In reviewing Allen’s 2005 film, Melinda and Melinda, David Walsh wrote: “The Allen persona [comic] wore thin a good many pictures ago, but it carried him through until the early 1990s. Various factors, including personal ones, may have caused him to lose his way so dramatically, but no doubt social changes played a decisive role. The milieu that he lovingly, if sardonically, chronicled has disintegrated. At its upper, wealthiest end it has become a source of support for law-and-order, free-market Republicans. Many of New York City’s so-called cultural intelligentsia signaled their shift by supporting Rudolph Giuliani in 1993.”

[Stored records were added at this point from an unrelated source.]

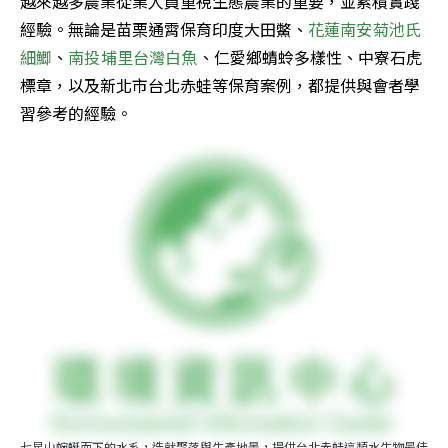
越來越多農業從業人員重視生態農業的重要，並累積實踐
經驗。無論是苗栗通霄保育印度大田鱉、
花蓮南安菊池氏
細鯽
、
南投埔里台灣白魚
、仁愛鄉蜻蛉多樣性、中寮石虎
標章，以及新北市台北赤蛙等保育案例，都提供與會者學
習參考的經驗。
七星山蜿蜒而下的水系，造就聚落與生產地景，提供台北赤蛙這類水生物最佳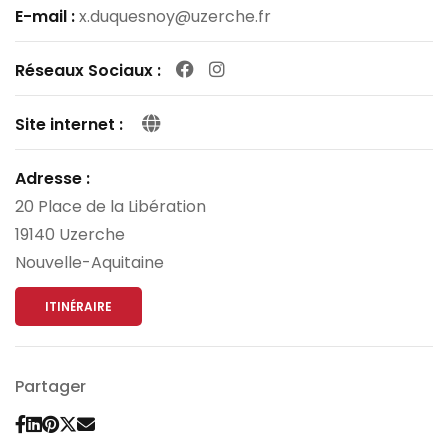
E-mail :
x.duquesnoy@uzerche.fr
Facebook
Instagram
Réseaux Sociaux :
Site internet :
Adresse :
20
Place de la Libération
19140
Uzerche
Nouvelle-Aquitaine
ITINÉRAIRE
Partager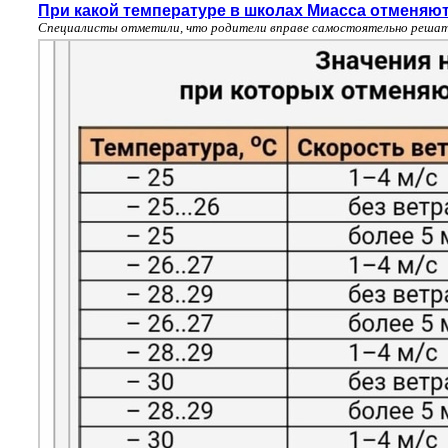
При какой температуре в школах Миасса отменяют
Специалисты отметили, что родители вправе самостоятельно решать 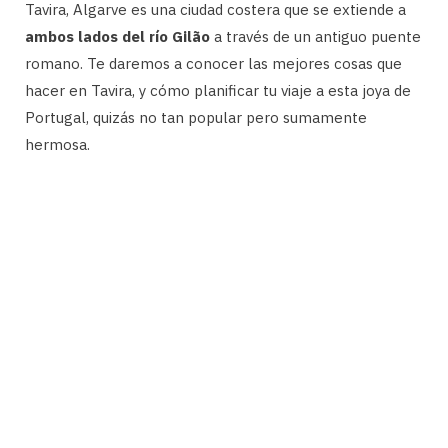
Tavira, Algarve es una ciudad costera que se extiende a
ambos lados del río Gilão
a través de un antiguo puente
romano. Te daremos a conocer las mejores cosas que
hacer en Tavira, y cómo planificar tu viaje a esta joya de
Portugal, quizás no tan popular pero sumamente
hermosa.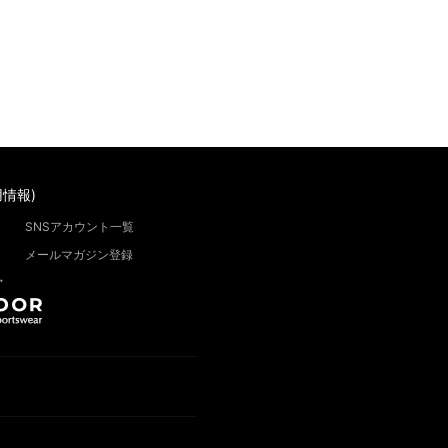
情報)
SNSアカウント一覧
メールマガジン登録
”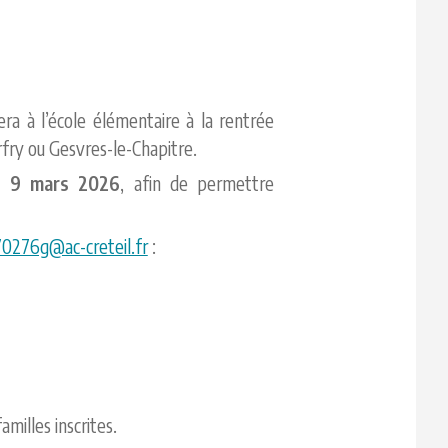
ra à l’école élémentaire à la rentrée
rfry ou Gesvres-le-Chapitre.
u 9 mars 2026
, afin de permettre
70276g@ac-creteil.fr
:
amilles inscrites.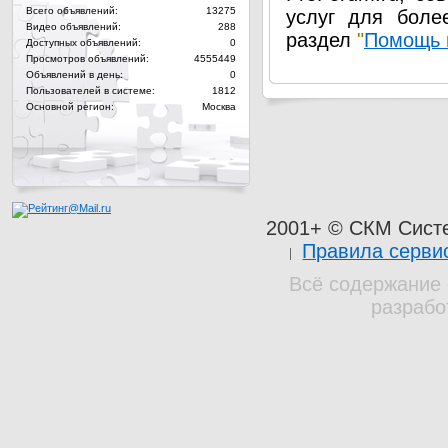
Всего объявлений:
13275
услуг для боле
Видео объявлений:
288
раздел
"
Помощь 
Доступных объявлений:
0
Просмотров объявлений:
4555449
Объявлений в день:
0
Пользователей в системе:
1812
Основной регион:
Москва
2001+ © СКМ Сист
Правила серви
Всё содержание 
разрабо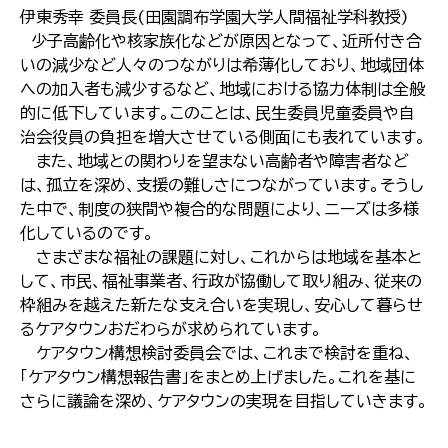
伊東秀幸 委員長(田園調布学園大学人間福祉学科教授)
少子高齢化や核家族化などが原因となって、近所付き合
いの減少など人々のつながりは希薄化しており、地域団体
への加入者も減少するなど、地域における協力体制は全般
的に低下しています。このことは、民生委員児童委員や自
治会役員の負担を増大させている側面にも表れています。
また、地域との関わりを望まない高齢者や障害者など
は、孤立を深め、支援の難しさにつながっています。そうし
た中で、制度の狭間や複合的な問題により、ニーズは多様
化しているのです。
さまざまな福祉の課題に対し、これからは地域を基本と
して、市民、福祉事業者、行政が協働して取り組み、従来の
枠組みを越えた新たな支え合いを実現し、安心して暮らせ
るケアタウンおだわらが求められています。
ケアタウン構想検討委員会では、これまで検討を重ね、
「ケアタウン構想報告書」をまとめ上げました。これを基に
さらに議論を深め、ケアタウンの実現を目指していきます。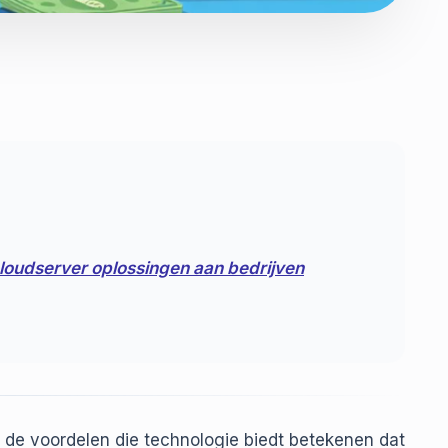
cloudserver oplossingen aan bedrijven
de voordelen die technologie biedt betekenen dat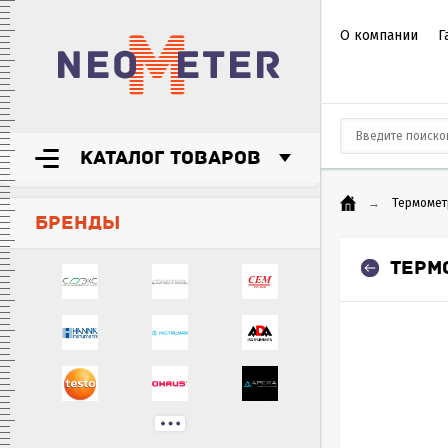
О компании
Г
КАТАЛОГ ТОВАРОВ
→
Термомет
БРЕНДЫ
ТЕРМО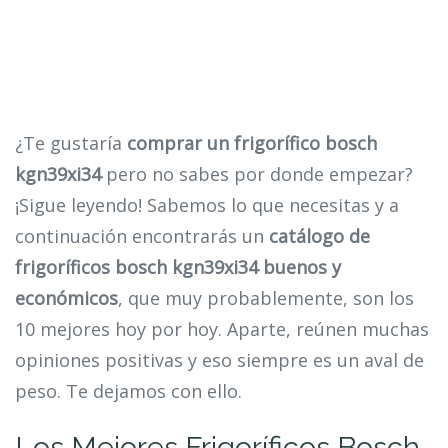
¿Te gustaría
comprar un frigorífico bosch
kgn39xi34
pero no sabes por donde empezar?
¡Sigue leyendo! Sabemos lo que necesitas y a
continuación encontrarás un
catálogo de
frigoríficos bosch kgn39xi34 buenos y
económicos
, que muy probablemente, son los
10 mejores hoy por hoy. Aparte, reúnen muchas
opiniones positivas y eso siempre es un aval de
peso. Te dejamos con ello.
Los Mejores Frigoríficos Bosch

When Allen made Crimes and Misdemeanors, probably his finest film, in 1989, he was a different artist. Not a great work, but done with some real feeling, that film concerns a well-to-do ophthalmologist who has his mistress murdered when she threatens his comfortable existence. Obviously responding to the Reagan years and their celebration of wealth and ruthlessness, Allen had a useful premonition about the corruption and criminality that were to saturate upper middle class layers in America in the 1990s. In protesting against this emerging situation, Allen insightfully drew his characters with a high level of social determinism. They are also concretely and urgently drawn.

In Crimes and Misdemeanors, Allen even makes a certain political point about the implications of the Reaganite reaction, inserting a clip of Italy’s fascist dictator Benito Mussolini in the final sequence. The actions of his central character (and, by implication, Mussolini) are contrasted with the words of the fictional liberal-humanist Professor Louis Levy: “We’re all faced throughout our lives with agonizing decisions, moral choices. Some are on a grand scale, most of these choices are on lesser points. But we define ourselves by the choices we have made. We are, in fact, the sum total of our choices.”

Today, when the “crimes” of the upper echelons of society have reached new heights, Allen paints these layers in a generally positive light. How is this to be explained?

During the 1990s. Allen lost his social and artistic bearings. He has not regained them, contrary to the wishful thinking of some of the critics.